Data Discovery API

Classify API.

Data Discovery Classification Service

This API identifies, classifies, and locates sensitive data.

Endpoint

https://{Host Address}/pty/data-discovery/v1.0/classify

Path

/pty/data-discovery/v1.0/classify

Method

POST

Parameters

Define the value in the score_threshold parameter to exclude results with a low score. This parameter is optional and accepts the following values:

Type: float
Values: minimum 0, maximum 1.0
Default: 0.00

For example, score_threshold = 0.75

Example Data

You can reach Dave Elliot by phone 203-555-1286.

The data should be in UTF-8 format. Also, the limit on the length of the characters is 10,000.

Sample Request

https://{Host address}/pty/data-discovery/v1.0/classify

Response Codes

Successful Response.
{
        "providers": [
          {
            "name": "Presidio Classification Provider",
            "version": "1.0.0",
            "status": 200,
            "elapsed_time": 1.014178991317749,
            "exception": null,
            "config_provider": {
              "name": "Presidio",
              "address": "http://presidio_provider_service",
              "supported_content_types": []
            }
          },
          {
            "name": "Roberta Classification Provider",
            "version": "1.0.0",
            "status": 200,
            "elapsed_time": 19.091534852981567,
            "exception": null,
            "config_provider": {
              "name": "Roberta",
              "address": "http://roberta_provider_service",
              "supported_content_types": []
            }
          }
        ],
        "classifications": {
          "PERSON": [
            {
              "score": 0.9236000061035157,
              "location": {
                "start_index": 14,
                "end_index": 25
              },
              "classifiers": [
                {
                  "provider_index": 0,
                  "name": "SpacyRecognizer",
                  "score": 0.85,
                  "details": {}
                },
                {
                  "provider_index": 1,
                  "name": "roberta",
                  "score": 0.9972000122070312,
                  "details": {}
                }
              ]
            }
          ],
          "PHONE_NUMBER": [
            {
              "score": 0.8746500015258789,
              "location": {
                "start_index": 35,
                "end_index": 47
              },
              "classifiers": [
                {
                  "provider_index": 0,
                  "name": "PhoneRecognizer",
                  "score": 0.75,
                  "details": {}
                },
                {
                  "provider_index": 1,
                  "name": "roberta",
                  "score": 0.9993000030517578,
                  "details": {}
                }
              ]
            }
          ]
        }
      }
Request must have a body, but no request body was provided.
Payload too large.
Unsupported media type.
Unexpected internal server error.

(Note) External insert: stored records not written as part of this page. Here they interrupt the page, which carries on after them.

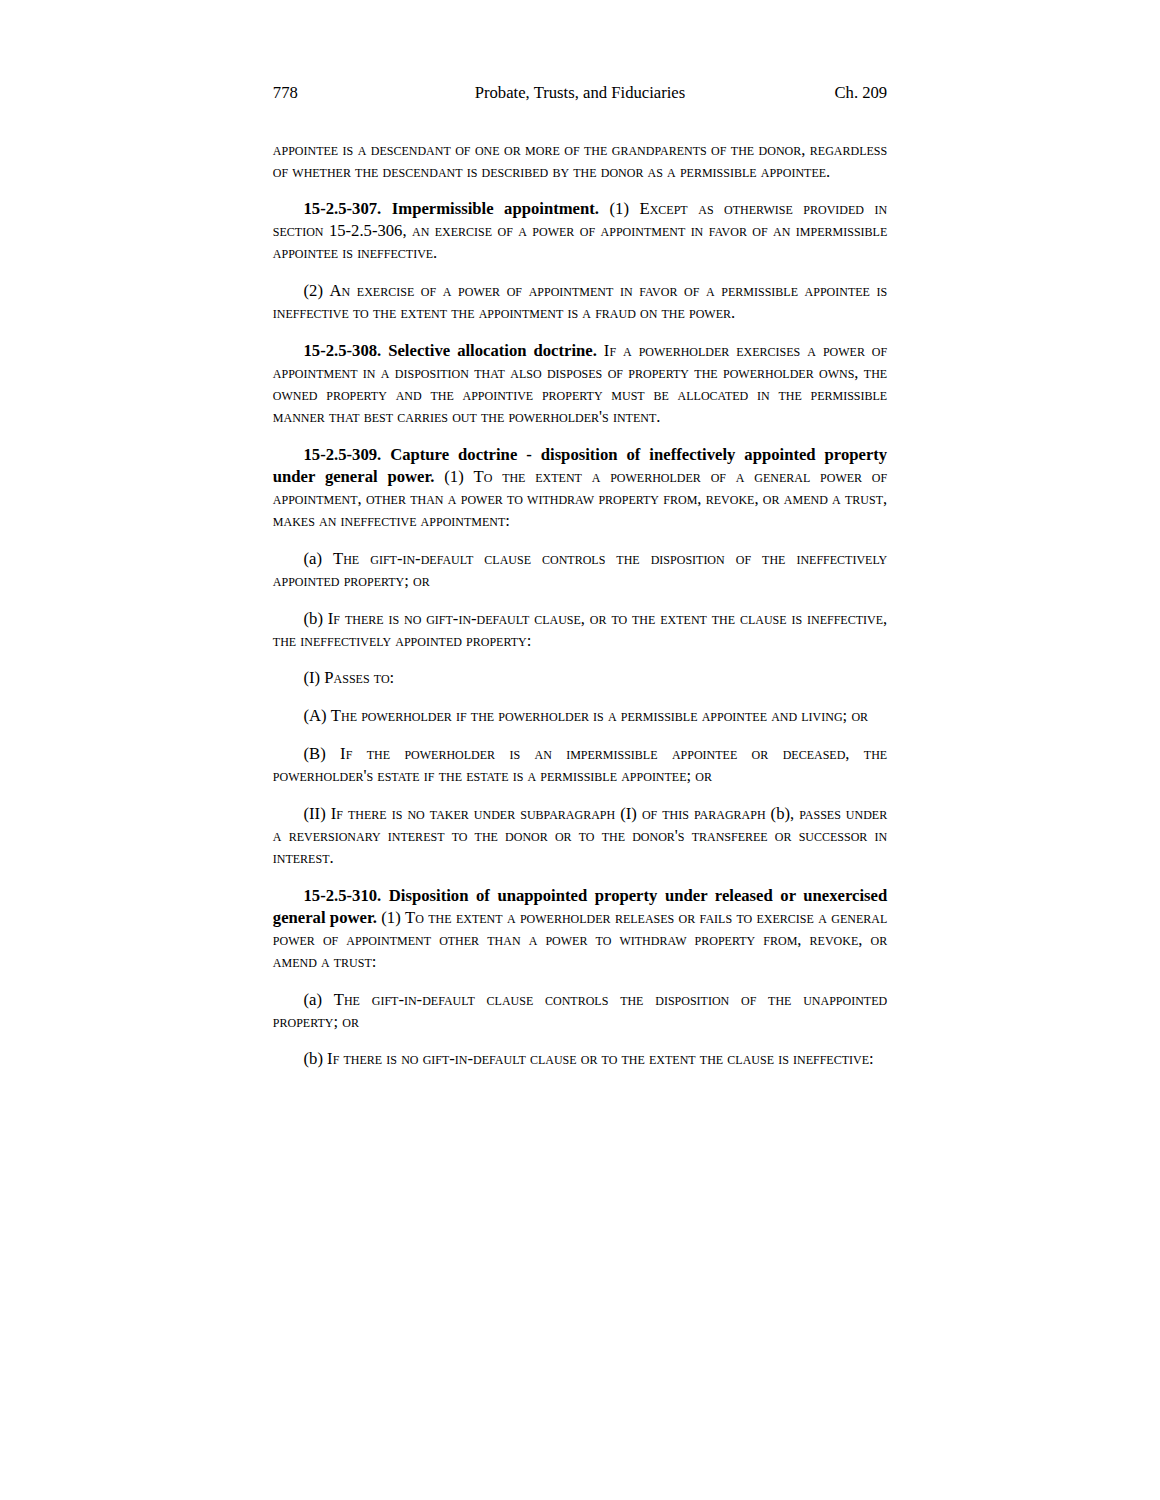778
Probate, Trusts, and Fiduciaries
Ch. 209
appointee is a descendant of one or more of the grandparents of the donor, regardless of whether the descendant is described by the donor as a permissible appointee.
15-2.5-307. Impermissible appointment. (1) Except as otherwise provided in section 15-2.5-306, an exercise of a power of appointment in favor of an impermissible appointee is ineffective.
(2) An exercise of a power of appointment in favor of a permissible appointee is ineffective to the extent the appointment is a fraud on the power.
15-2.5-308. Selective allocation doctrine. If a powerholder exercises a power of appointment in a disposition that also disposes of property the powerholder owns, the owned property and the appointive property must be allocated in the permissible manner that best carries out the powerholder's intent.
15-2.5-309. Capture doctrine - disposition of ineffectively appointed property under general power. (1) To the extent a powerholder of a general power of appointment, other than a power to withdraw property from, revoke, or amend a trust, makes an ineffective appointment:
(a) The gift-in-default clause controls the disposition of the ineffectively appointed property; or
(b) If there is no gift-in-default clause, or to the extent the clause is ineffective, the ineffectively appointed property:
(I) Passes to:
(A) The powerholder if the powerholder is a permissible appointee and living; or
(B) If the powerholder is an impermissible appointee or deceased, the powerholder's estate if the estate is a permissible appointee; or
(II) If there is no taker under subparagraph (I) of this paragraph (b), passes under a reversionary interest to the donor or to the donor's transferee or successor in interest.
15-2.5-310. Disposition of unappointed property under released or unexercised general power. (1) To the extent a powerholder releases or fails to exercise a general power of appointment other than a power to withdraw property from, revoke, or amend a trust:
(a) The gift-in-default clause controls the disposition of the unappointed property; or
(b) If there is no gift-in-default clause or to the extent the clause is ineffective: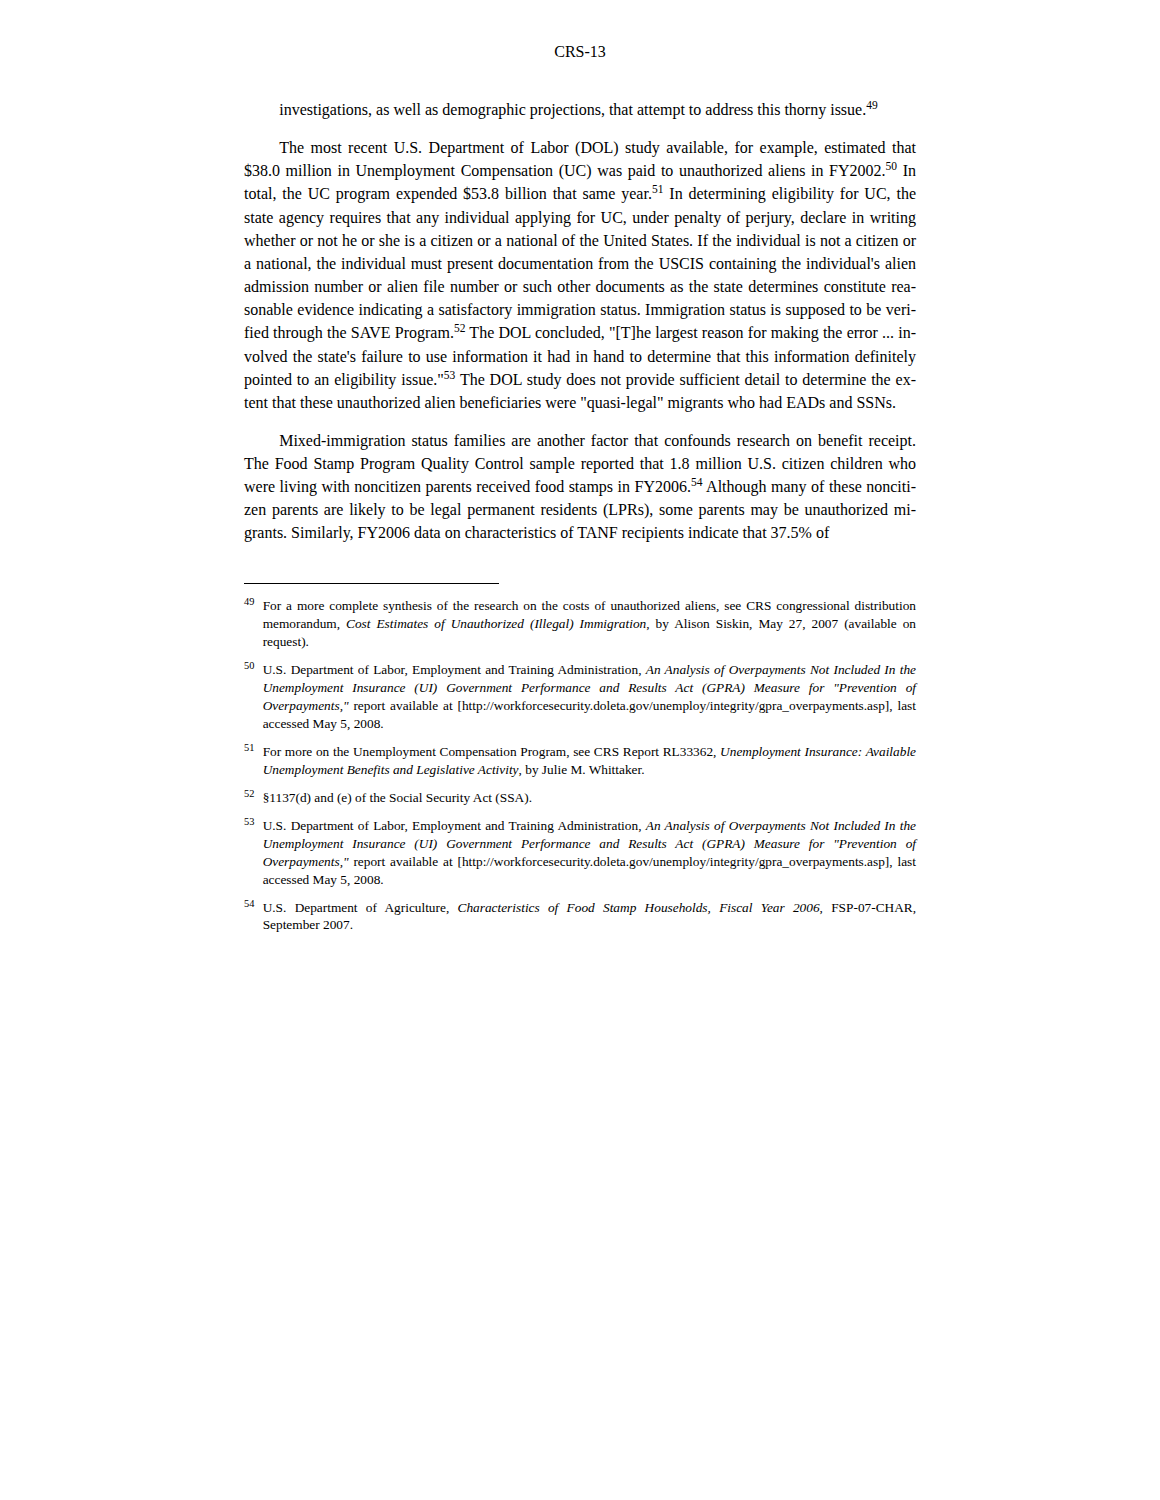CRS-13
investigations, as well as demographic projections, that attempt to address this thorny issue.49
The most recent U.S. Department of Labor (DOL) study available, for example, estimated that $38.0 million in Unemployment Compensation (UC) was paid to unauthorized aliens in FY2002.50 In total, the UC program expended $53.8 billion that same year.51 In determining eligibility for UC, the state agency requires that any individual applying for UC, under penalty of perjury, declare in writing whether or not he or she is a citizen or a national of the United States. If the individual is not a citizen or a national, the individual must present documentation from the USCIS containing the individual's alien admission number or alien file number or such other documents as the state determines constitute reasonable evidence indicating a satisfactory immigration status. Immigration status is supposed to be verified through the SAVE Program.52 The DOL concluded, "[T]he largest reason for making the error ... involved the state's failure to use information it had in hand to determine that this information definitely pointed to an eligibility issue."53 The DOL study does not provide sufficient detail to determine the extent that these unauthorized alien beneficiaries were "quasi-legal" migrants who had EADs and SSNs.
Mixed-immigration status families are another factor that confounds research on benefit receipt. The Food Stamp Program Quality Control sample reported that 1.8 million U.S. citizen children who were living with noncitizen parents received food stamps in FY2006.54 Although many of these noncitizen parents are likely to be legal permanent residents (LPRs), some parents may be unauthorized migrants. Similarly, FY2006 data on characteristics of TANF recipients indicate that 37.5% of
49 For a more complete synthesis of the research on the costs of unauthorized aliens, see CRS congressional distribution memorandum, Cost Estimates of Unauthorized (Illegal) Immigration, by Alison Siskin, May 27, 2007 (available on request).
50 U.S. Department of Labor, Employment and Training Administration, An Analysis of Overpayments Not Included In the Unemployment Insurance (UI) Government Performance and Results Act (GPRA) Measure for "Prevention of Overpayments," report available at [http://workforcesecurity.doleta.gov/unemploy/integrity/gpra_overpayments.asp], last accessed May 5, 2008.
51 For more on the Unemployment Compensation Program, see CRS Report RL33362, Unemployment Insurance: Available Unemployment Benefits and Legislative Activity, by Julie M. Whittaker.
52 §1137(d) and (e) of the Social Security Act (SSA).
53 U.S. Department of Labor, Employment and Training Administration, An Analysis of Overpayments Not Included In the Unemployment Insurance (UI) Government Performance and Results Act (GPRA) Measure for "Prevention of Overpayments," report available at [http://workforcesecurity.doleta.gov/unemploy/integrity/gpra_overpayments.asp], last accessed May 5, 2008.
54 U.S. Department of Agriculture, Characteristics of Food Stamp Households, Fiscal Year 2006, FSP-07-CHAR, September 2007.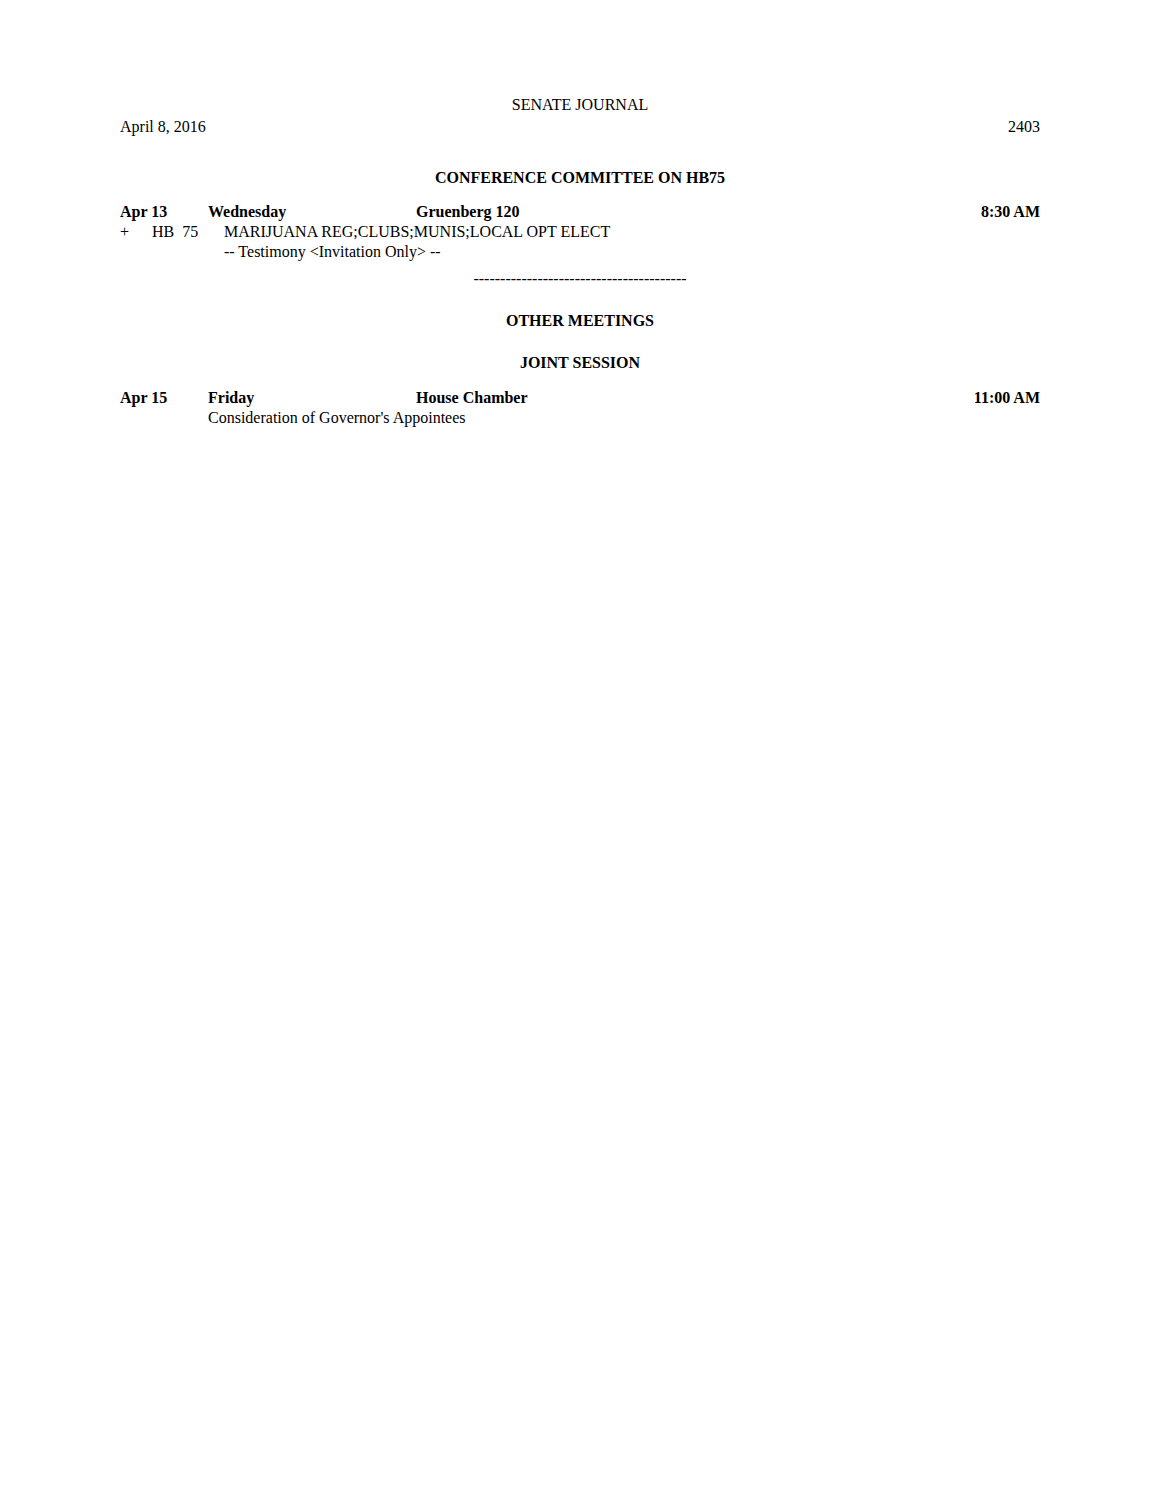SENATE JOURNAL
April 8, 2016 2403
CONFERENCE COMMITTEE ON HB75
Apr 13 Wednesday Gruenberg 120 8:30 AM
+ HB 75 MARIJUANA REG;CLUBS;MUNIS;LOCAL OPT ELECT
-- Testimony <Invitation Only> --
----------------------------------------
OTHER MEETINGS
JOINT SESSION
Apr 15 Friday House Chamber 11:00 AM
Consideration of Governor's Appointees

Check server logs.
Internal server error. Check server logs.

Sample Request

curl -X POST "https://<SERVER_IP>/pty/data-discovery/v1.0/classify?score_threshold=0.85" \
          -H "Content-Type: text/plain" \
          --data "You can reach Dave Elliot by phone 203-555-1286"
import requests
    
    url = "https://<SERVER_IP>/pty/data-discovery/v1.0/classify"
    params = {"score_threshold": 0.85}
    headers = {"Content-Type": "text/plain"}
    data = "You can reach Dave Elliot by phone 203-555-1286"
    
    response = requests.post(url, params=params, headers=headers, data=data, verify=False)
    
    print("Status code:", response.status_code)
    print("Response JSON:", response.json())
URL: POST `https://<SERVER_IP>/pty/data-discovery/v1.0/classify`
   Query Parameters:
   -score_threshold (optional), float between 0.0 and 1.0, default: 0.
   Headers:
   -Content-Type: text/plain
   Body:
   -You can reach Dave Elliot by phone 203-555-1286

Last modified : July 30, 2025